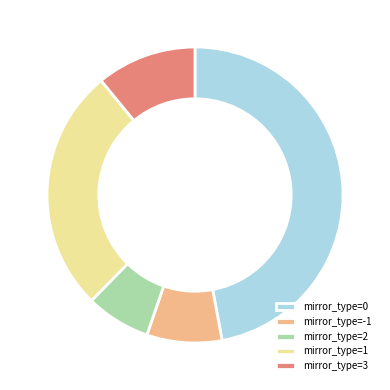

True or false: mirror_type=3 accounts for 11% of the total.

True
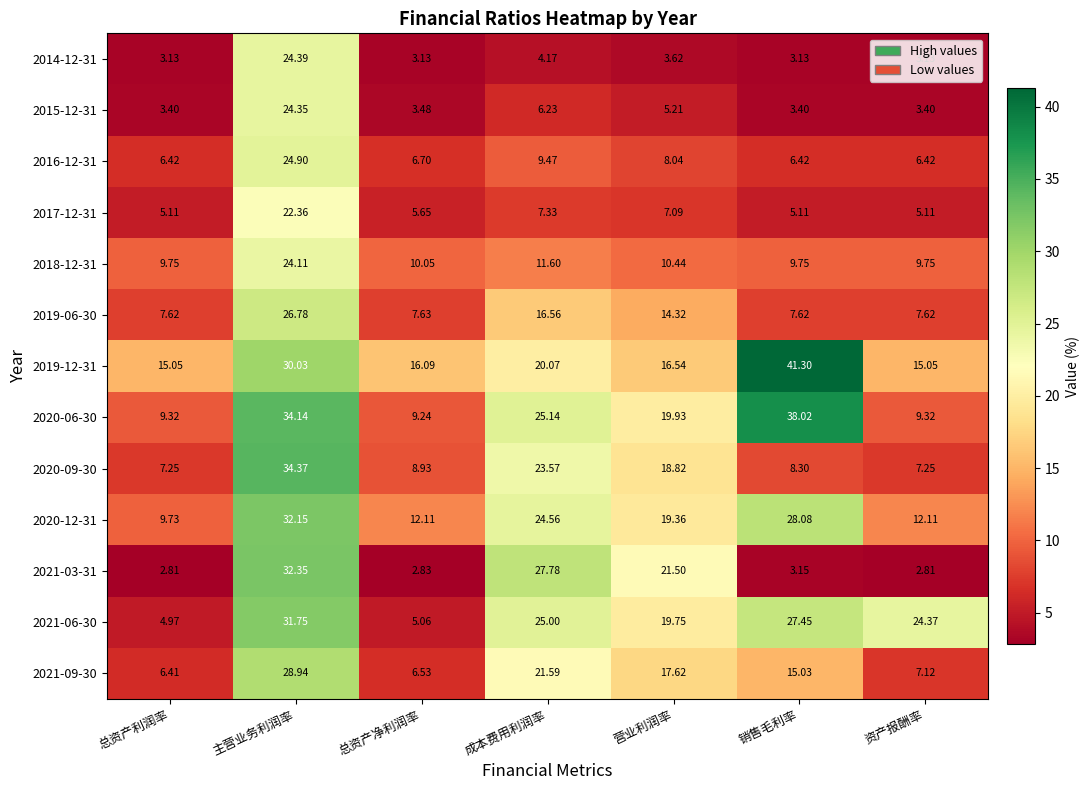

Where does the 2021-03-31 series first go above 3?

主营业务利润率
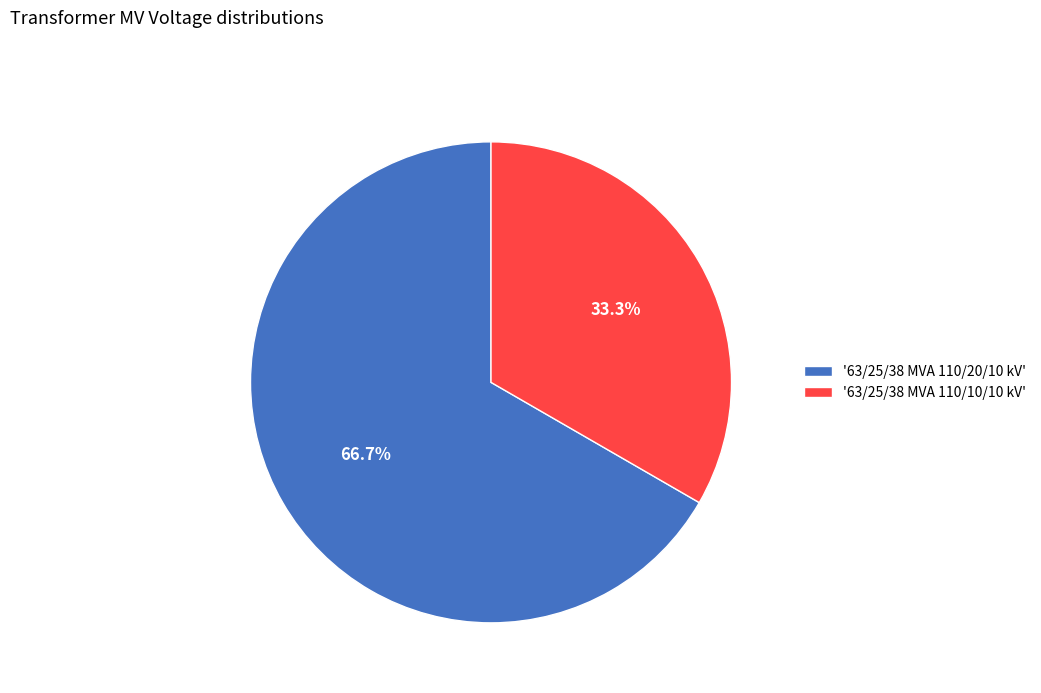

Combined, do '63/25/38 MVA 110/10/10 kV' and '63/25/38 MVA 110/20/10 kV' account for over 50%?

Yes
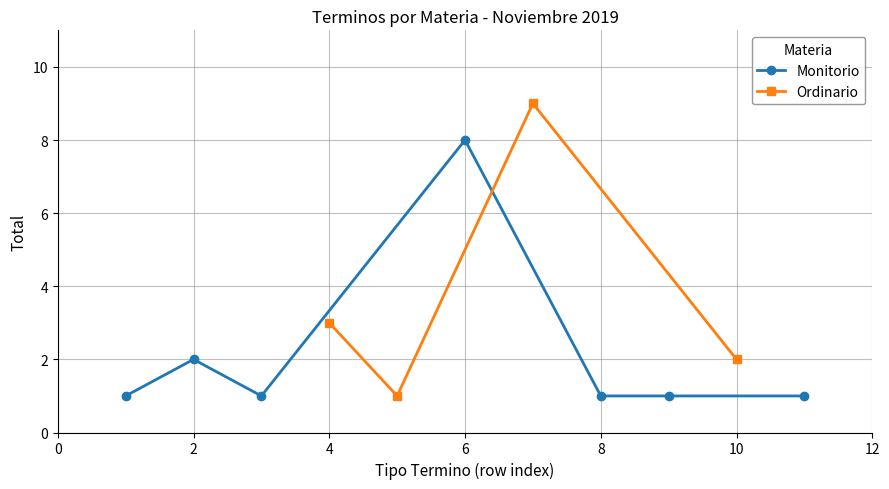

The Monitorio series shows 1 at 2. True or false?

False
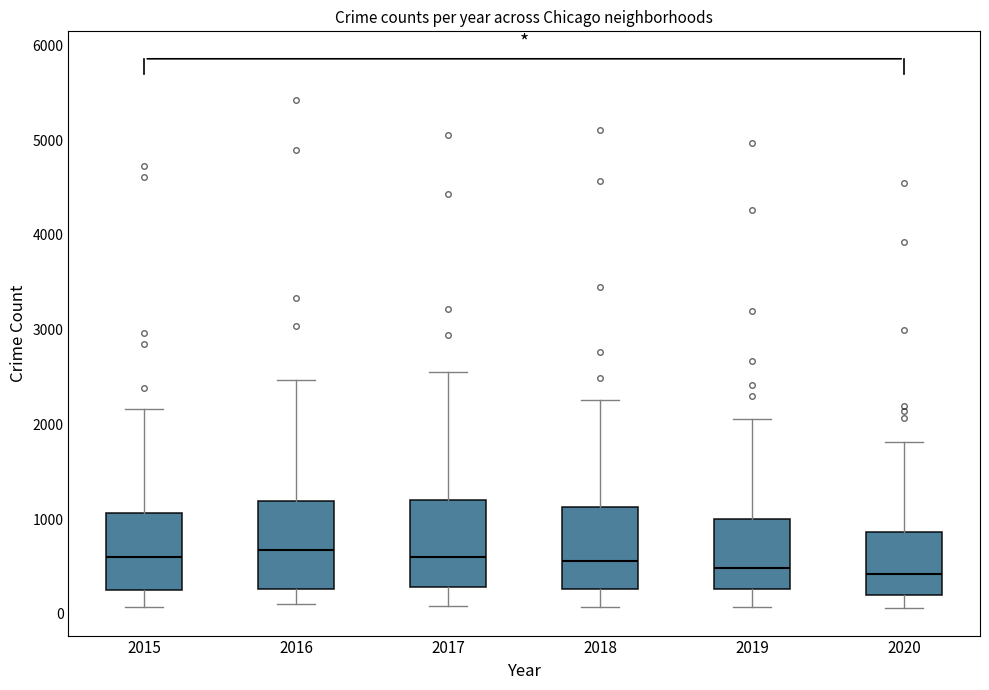

Where does the upper whisker of the box at x = 2019 end on the y-axis? The values are not printed on the chart, so give them approximately, as read against the axis.

2100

■ ■ ■ ■ ■ ■ ■

Exercise instructions: Please format the non-blank lines of the rows above as a Markdown table with two columns, "Number" for a running line number and "Text" for the line itself, and omit the pictures.

Response:
| Number | Text |
|---|---|
| 1 | True or false: mirror_type=3 accounts for 11% of the total. |
| 2 | True |
| 3 | Where does the 2021-03-31 series first go above 3? |
| 4 | 主营业务利润率 |
| 5 | Combined, do '63/25/38 MVA 110/10/10 kV' and '63/25/38 MVA 110/20/10 kV' account for over 50%? |
| 6 | Yes |
| 7 | The Monitorio series shows 1 at 2. True or false? |
| 8 | False |
| 9 | Where does the upper whisker of the box at x = 2019 end on the y-axis? The values are not printed on the chart, so give them approximately, as read against the axis. |
| 10 | 2100 |